Phylogenetic analysis identified similar nan gene clusters in a single bacterium from the Alteromonadales lineage, Pseudoalteromonas haloplanktis, and in multiple species from the Enterobacteriales and Vibrionales lineages, suggesting their likely acquisition via LGT. The Nan catabolic pathway could be advantageous for marine animal-associated S. pealeana species because of sialic acids are abundant components of mucoproteins and glycoproteins, especially in animal tissue and blood.

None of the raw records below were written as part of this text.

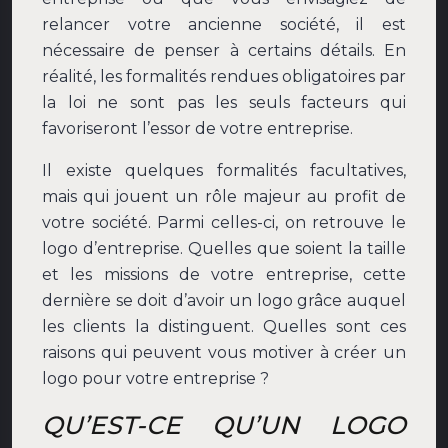
relancer votre ancienne société, il est
nécessaire de penser à certains détails. En
réalité, les formalités rendues obligatoires par
la loi ne sont pas les seuls facteurs qui
favoriseront l’essor de votre entreprise.
Il existe quelques formalités facultatives,
mais qui jouent un rôle majeur au profit de
votre société. Parmi celles-ci, on retrouve le
logo d’entreprise. Quelles que soient la taille
et les missions de votre entreprise, cette
dernière se doit d’avoir un logo grâce auquel
les clients la distinguent. Quelles sont ces
raisons qui peuvent vous motiver à créer un
logo pour votre entreprise ?
QU’EST-CE QU’UN LOGO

Alginate (Alg) utilization gene locus was identified only in one of the analyzed Shewanella genomes, S. frigidimarina. Alginate is a polysaccharide composed of β-D-mannuronate and a-L-guluronic acid residues and is a major cell wall constituent of brown seaweed, which commonly occurs in cold waters like those found off the coast of Aberdeen, Scottland where this strain was isolated.

This gene locus encodes two different alginate lyases AlgL1 and AlgL2, a hypothetical pectin utilization protein KdgF, 2-keto-3-deoxygluconate kinase KdgK, and two novel genes predicted to encode a mannuronate transporter AlgT and transcriptional regulator AlgR (Fig. 3B, see also additional data file 2). S. frigidimarina alginate lyases have candidate signal peptide cleavage sites, and they are likely secreted into the periplasm (Fig. 2). The predicted D-mannuronate transporter AlgT is similar to the D-galacturonate permease ExuT from E. coli (35% identity). The candidate Alg utilization regulator AlgR belongs to the GntR family, and it is similar to the regulator of D-galacturonate utilization ExuR from E. coli (35% identity). Candidate AlgR binding site identified upstream of the algL1-algL2-kdgF-algT-kdgK operon in S. frigidimarina resembles the ExuR binding site consensus of E. coli [12]. The ability of S. frigidimarina to grow on alginate is anticipated, but was not tested in this study.